# Task to carry out
Only one stretch of the data below should be repeated: the lines from the line containing "jar: present [857,615,911,688]" through the line containing "potted plant: present [827,794,910,908]", inclusive, exactly as they are.

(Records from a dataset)

++++++++

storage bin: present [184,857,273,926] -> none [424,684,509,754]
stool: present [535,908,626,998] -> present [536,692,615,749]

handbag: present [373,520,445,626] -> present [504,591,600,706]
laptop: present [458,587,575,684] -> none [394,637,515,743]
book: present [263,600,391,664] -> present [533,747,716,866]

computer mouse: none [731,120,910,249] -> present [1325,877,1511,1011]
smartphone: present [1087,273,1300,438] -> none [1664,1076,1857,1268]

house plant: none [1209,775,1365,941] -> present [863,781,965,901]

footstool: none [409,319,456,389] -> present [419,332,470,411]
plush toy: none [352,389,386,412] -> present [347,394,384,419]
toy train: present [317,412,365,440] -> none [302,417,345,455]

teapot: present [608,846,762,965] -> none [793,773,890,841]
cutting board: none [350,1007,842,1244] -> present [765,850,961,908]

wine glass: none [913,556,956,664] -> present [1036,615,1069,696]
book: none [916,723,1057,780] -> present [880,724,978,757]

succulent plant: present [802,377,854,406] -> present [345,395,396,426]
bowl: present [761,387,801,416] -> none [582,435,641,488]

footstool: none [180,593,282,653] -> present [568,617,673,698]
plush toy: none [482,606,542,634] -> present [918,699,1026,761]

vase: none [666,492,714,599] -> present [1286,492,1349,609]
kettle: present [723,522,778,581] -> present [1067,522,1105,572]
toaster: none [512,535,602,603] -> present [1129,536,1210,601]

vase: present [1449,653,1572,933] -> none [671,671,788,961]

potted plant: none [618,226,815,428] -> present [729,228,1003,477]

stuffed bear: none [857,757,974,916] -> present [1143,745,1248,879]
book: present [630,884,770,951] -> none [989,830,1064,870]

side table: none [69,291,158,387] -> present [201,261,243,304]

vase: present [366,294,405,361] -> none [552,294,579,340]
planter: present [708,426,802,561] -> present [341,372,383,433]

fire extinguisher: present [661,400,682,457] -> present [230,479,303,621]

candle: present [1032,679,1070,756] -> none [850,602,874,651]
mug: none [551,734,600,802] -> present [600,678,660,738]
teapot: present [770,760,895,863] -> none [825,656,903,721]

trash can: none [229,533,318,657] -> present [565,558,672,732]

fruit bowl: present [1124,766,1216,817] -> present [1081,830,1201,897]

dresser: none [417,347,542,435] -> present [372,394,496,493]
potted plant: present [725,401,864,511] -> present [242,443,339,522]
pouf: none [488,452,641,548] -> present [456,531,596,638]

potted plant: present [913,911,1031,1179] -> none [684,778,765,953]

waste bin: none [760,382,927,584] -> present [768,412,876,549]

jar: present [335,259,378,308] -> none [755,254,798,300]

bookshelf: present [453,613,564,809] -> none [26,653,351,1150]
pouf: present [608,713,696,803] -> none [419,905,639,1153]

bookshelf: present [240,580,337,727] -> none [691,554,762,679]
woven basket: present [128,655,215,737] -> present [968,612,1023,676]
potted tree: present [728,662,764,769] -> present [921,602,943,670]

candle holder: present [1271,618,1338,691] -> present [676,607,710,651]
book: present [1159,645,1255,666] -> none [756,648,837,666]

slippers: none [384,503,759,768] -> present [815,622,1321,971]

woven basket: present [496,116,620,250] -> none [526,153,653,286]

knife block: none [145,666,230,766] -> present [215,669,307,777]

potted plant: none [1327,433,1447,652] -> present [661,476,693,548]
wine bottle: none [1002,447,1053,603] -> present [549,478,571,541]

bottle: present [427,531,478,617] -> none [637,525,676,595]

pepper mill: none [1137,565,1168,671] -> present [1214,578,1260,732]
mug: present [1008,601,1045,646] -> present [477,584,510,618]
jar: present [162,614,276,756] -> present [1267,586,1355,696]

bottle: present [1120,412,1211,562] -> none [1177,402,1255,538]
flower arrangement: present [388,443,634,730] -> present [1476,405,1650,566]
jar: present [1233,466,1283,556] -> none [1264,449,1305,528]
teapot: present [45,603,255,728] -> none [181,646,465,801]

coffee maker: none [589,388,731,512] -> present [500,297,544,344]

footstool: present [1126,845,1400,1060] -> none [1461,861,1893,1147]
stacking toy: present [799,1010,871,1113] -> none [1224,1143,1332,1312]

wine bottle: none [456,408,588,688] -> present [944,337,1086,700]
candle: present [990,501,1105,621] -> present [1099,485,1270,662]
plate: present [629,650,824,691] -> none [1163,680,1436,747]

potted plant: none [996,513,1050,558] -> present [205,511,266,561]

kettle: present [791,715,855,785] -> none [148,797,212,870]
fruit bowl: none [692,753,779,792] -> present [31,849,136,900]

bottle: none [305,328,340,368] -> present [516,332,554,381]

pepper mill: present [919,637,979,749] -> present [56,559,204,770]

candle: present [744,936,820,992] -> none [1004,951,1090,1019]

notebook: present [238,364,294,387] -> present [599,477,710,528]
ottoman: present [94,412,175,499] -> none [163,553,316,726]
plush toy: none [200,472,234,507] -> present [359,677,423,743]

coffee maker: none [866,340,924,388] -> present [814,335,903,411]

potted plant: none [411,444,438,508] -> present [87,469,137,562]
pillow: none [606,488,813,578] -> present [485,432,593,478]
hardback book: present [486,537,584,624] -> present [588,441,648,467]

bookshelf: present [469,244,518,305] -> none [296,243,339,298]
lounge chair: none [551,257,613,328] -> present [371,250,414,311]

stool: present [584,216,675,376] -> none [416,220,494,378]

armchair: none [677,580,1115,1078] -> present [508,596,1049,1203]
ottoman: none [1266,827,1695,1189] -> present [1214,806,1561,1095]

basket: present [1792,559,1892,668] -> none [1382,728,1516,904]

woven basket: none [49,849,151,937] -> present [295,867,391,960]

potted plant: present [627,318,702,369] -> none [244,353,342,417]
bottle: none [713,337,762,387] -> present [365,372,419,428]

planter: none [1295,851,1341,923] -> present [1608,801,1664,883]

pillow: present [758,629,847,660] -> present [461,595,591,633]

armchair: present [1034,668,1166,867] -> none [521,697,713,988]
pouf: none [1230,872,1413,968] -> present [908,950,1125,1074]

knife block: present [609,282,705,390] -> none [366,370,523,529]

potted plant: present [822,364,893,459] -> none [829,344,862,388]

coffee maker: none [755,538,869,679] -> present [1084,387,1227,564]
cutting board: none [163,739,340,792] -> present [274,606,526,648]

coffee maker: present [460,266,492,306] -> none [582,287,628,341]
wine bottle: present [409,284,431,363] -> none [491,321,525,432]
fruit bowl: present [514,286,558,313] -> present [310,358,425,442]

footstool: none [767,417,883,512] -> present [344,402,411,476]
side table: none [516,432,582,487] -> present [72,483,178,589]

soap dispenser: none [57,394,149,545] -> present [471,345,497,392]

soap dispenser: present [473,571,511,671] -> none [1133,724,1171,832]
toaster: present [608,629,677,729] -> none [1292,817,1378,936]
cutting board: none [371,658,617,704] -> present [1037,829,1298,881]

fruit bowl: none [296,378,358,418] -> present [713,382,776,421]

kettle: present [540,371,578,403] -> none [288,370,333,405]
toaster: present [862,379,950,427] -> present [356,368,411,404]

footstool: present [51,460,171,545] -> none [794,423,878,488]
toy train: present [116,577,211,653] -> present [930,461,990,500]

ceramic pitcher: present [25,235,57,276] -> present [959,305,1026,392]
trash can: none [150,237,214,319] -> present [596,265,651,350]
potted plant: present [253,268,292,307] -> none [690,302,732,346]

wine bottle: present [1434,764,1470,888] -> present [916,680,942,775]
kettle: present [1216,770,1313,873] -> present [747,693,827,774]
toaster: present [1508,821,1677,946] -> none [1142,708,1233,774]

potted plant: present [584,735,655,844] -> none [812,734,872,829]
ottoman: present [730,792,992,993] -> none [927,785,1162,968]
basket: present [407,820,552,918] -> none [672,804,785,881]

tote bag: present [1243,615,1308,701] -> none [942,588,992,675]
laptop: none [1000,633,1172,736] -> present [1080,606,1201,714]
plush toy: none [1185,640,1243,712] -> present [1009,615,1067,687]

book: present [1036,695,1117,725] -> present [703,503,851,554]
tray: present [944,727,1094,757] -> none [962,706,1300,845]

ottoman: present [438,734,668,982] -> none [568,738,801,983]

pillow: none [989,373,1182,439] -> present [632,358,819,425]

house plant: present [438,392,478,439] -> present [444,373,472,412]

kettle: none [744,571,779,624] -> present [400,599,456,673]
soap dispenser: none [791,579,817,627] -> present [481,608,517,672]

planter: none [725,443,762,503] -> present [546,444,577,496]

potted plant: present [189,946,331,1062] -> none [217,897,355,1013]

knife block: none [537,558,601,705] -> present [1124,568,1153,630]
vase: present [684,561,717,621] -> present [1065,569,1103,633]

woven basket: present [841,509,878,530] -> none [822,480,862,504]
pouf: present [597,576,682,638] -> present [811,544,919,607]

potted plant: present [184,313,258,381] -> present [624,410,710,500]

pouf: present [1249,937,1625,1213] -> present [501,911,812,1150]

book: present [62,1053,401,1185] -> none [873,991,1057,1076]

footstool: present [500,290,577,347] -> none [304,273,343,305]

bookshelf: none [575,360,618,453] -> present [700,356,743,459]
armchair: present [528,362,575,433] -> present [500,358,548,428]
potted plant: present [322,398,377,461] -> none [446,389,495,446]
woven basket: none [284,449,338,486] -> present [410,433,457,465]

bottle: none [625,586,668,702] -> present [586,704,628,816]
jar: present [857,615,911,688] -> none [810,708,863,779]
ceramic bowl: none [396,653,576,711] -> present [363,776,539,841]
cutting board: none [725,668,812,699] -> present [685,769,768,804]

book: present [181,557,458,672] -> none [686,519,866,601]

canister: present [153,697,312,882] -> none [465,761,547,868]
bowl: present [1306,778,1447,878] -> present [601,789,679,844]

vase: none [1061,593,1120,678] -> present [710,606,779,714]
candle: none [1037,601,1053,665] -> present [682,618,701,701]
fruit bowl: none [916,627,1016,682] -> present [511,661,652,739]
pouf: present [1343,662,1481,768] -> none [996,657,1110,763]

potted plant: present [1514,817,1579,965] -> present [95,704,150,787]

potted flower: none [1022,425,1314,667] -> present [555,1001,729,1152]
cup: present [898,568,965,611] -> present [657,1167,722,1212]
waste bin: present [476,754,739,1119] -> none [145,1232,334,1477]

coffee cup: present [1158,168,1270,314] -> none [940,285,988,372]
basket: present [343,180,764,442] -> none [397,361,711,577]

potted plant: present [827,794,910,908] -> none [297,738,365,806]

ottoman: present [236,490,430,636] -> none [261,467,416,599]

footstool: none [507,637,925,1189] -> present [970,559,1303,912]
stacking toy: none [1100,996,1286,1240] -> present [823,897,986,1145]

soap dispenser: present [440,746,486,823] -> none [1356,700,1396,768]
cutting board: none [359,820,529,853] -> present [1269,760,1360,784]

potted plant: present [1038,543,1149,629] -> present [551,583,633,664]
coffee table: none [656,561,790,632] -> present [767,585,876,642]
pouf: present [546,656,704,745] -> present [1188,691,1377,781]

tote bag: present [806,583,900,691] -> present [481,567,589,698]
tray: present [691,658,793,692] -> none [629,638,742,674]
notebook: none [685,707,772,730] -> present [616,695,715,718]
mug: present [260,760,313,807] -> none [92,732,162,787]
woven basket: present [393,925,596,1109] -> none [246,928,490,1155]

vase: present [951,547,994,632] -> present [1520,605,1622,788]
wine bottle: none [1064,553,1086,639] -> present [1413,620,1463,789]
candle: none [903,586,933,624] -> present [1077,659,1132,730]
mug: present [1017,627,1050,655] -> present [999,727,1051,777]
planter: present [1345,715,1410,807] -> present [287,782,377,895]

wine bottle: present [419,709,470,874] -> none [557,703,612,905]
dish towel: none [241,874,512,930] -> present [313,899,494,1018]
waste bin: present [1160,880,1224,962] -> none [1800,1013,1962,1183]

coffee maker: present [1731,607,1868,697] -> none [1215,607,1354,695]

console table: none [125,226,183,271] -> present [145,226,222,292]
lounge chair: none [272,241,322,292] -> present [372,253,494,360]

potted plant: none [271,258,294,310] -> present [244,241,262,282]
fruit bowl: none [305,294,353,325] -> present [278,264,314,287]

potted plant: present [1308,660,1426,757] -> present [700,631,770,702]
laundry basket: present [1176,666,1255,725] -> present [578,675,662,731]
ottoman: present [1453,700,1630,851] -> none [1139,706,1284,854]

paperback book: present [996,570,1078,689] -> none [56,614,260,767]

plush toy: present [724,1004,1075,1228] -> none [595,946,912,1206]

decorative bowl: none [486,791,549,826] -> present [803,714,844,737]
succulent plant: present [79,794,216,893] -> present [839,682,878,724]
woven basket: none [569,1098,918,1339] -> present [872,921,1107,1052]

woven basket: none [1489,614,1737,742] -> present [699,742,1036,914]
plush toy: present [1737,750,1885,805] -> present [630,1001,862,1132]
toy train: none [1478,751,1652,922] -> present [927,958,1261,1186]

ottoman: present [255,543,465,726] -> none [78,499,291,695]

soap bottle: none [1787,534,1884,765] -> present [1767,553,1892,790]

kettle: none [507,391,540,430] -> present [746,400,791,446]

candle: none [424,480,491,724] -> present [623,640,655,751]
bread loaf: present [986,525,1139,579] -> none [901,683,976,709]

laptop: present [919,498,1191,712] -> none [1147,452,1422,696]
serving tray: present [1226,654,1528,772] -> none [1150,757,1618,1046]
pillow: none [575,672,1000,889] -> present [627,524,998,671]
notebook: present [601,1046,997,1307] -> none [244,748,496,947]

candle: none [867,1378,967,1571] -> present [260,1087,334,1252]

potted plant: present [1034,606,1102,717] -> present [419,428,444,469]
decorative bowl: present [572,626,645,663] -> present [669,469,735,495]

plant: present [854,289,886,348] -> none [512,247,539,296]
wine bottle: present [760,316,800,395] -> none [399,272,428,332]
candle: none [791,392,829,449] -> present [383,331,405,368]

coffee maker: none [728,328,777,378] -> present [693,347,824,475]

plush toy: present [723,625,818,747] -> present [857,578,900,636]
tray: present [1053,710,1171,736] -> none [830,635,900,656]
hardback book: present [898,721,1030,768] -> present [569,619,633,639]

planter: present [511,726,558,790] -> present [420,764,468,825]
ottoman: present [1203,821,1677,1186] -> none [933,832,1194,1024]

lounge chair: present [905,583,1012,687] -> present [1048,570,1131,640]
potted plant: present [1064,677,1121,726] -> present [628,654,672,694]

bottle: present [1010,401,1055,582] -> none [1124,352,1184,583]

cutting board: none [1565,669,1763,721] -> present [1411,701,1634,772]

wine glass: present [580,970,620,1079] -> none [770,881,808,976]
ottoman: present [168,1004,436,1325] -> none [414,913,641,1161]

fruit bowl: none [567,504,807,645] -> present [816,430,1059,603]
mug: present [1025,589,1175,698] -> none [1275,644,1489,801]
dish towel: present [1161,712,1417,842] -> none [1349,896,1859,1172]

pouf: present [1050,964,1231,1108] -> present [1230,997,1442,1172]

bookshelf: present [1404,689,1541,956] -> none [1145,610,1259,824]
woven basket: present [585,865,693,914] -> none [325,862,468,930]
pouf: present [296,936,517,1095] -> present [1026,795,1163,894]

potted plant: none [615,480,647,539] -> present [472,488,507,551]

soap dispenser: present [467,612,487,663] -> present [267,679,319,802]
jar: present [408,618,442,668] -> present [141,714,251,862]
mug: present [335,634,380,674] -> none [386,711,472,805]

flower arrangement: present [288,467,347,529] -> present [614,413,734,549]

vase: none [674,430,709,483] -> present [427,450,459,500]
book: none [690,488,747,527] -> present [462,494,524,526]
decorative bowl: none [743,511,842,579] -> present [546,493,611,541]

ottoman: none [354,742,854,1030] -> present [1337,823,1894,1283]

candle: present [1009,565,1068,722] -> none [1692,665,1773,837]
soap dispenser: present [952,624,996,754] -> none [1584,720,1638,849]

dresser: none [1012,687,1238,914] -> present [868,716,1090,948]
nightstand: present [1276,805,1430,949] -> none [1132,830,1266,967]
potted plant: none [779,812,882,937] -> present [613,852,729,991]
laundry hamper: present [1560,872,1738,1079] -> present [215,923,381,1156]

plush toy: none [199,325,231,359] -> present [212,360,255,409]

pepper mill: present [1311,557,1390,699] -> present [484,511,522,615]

++++++++

# Written reply
jar: present [857,615,911,688] -> none [810,708,863,779]
ceramic bowl: none [396,653,576,711] -> present [363,776,539,841]
cutting board: none [725,668,812,699] -> present [685,769,768,804]

book: present [181,557,458,672] -> none [686,519,866,601]

canister: present [153,697,312,882] -> none [465,761,547,868]
bowl: present [1306,778,1447,878] -> present [601,789,679,844]

vase: none [1061,593,1120,678] -> present [710,606,779,714]
candle: none [1037,601,1053,665] -> present [682,618,701,701]
fruit bowl: none [916,627,1016,682] -> present [511,661,652,739]
pouf: present [1343,662,1481,768] -> none [996,657,1110,763]

potted plant: present [1514,817,1579,965] -> present [95,704,150,787]

potted flower: none [1022,425,1314,667] -> present [555,1001,729,1152]
cup: present [898,568,965,611] -> present [657,1167,722,1212]
waste bin: present [476,754,739,1119] -> none [145,1232,334,1477]

coffee cup: present [1158,168,1270,314] -> none [940,285,988,372]
basket: present [343,180,764,442] -> none [397,361,711,577]

potted plant: present [827,794,910,908] -> none [297,738,365,806]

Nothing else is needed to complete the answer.